I've written an immediate mode GUI for my projects and it's fine for performance. I've written a music player for instance which uses a negligible amount of CPU, it uses slightly more resources than Clementine, my previous music player.
> that it's retained mode behind the scenes, or only redrawing when necessary
And why reinvent that wheel? Then localization and accessibility while you’re at it?
> it uses slightly more resources than Clementine
That’s an odd flex, Clementine is extremely horrible for CPU usage (compared to nicer looking examples), probably not due to the GUI, but still. foobar2000 with a ton of plugins works better in wine.
>> Isn't the whole point of immediate UIs to get rid of the "event loop" though?
No, not at all. It's to take explicit control of the event loop. It's right there, you have a loop and the buttons still fire events, you just have to check for them on every iteration of the loop.
You don't have to 'install' event handlers, there are no event objects, and there's no event loop like:
while (uiEvent = uiGetNextEvent()) {
uiHandleEvent(uiEvent);
}
...and it would never enter my mind to call this an 'event handler':
if (Button("Click Me!")) {
printf("Button Clicked!");
}
One very nice side effect of this immediate mode style code is that it 'runs on a linear timeline', e.g. you can step through the code in a debugger without having to put breakpoints inside 'event handlers'.

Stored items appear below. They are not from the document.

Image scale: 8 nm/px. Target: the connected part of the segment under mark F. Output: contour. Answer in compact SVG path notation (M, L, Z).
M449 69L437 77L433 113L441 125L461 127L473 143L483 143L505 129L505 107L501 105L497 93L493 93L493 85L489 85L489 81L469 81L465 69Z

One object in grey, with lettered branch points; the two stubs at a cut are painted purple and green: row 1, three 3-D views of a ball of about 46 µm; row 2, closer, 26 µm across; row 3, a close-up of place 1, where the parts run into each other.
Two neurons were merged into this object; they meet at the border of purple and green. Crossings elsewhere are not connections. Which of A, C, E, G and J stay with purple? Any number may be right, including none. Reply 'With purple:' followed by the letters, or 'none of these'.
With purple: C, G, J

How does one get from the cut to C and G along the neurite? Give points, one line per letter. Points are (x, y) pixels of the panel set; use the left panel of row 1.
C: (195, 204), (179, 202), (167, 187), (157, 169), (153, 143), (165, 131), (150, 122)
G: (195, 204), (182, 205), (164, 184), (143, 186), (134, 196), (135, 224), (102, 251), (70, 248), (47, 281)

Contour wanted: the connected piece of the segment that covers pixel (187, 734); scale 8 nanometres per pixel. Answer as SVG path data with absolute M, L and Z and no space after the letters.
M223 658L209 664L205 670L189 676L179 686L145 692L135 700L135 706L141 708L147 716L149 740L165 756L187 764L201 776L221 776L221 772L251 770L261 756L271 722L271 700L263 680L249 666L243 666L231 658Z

How all this is implemented inside the immediate mode UI framework isn't relevant. The 'immediate mode idea' is only about the user-facing code which describes the UI, not the internal implementation (those can vastly differ, and could even manage a 'retained mode' widget tree under the hood).
> multiple application views that conditionally show/hide
The ImGui way of doing this is to conditionally run or not run the code which describes the conditionally shown UI elements. E.g. a simple
There are plenty of real-world applications with complex UIs implemented in Dear ImGui which don't seem to have a problem with those things, e.g. see https://github.com/ocornut/imgui/labels/gallery> The trouble comes from not componentizing things...
In ImGui, reusable UI components are just code which describes the UI component by calling lower-level ImGui functions and which itself is a new ImGui-style function. It works surprisingly well.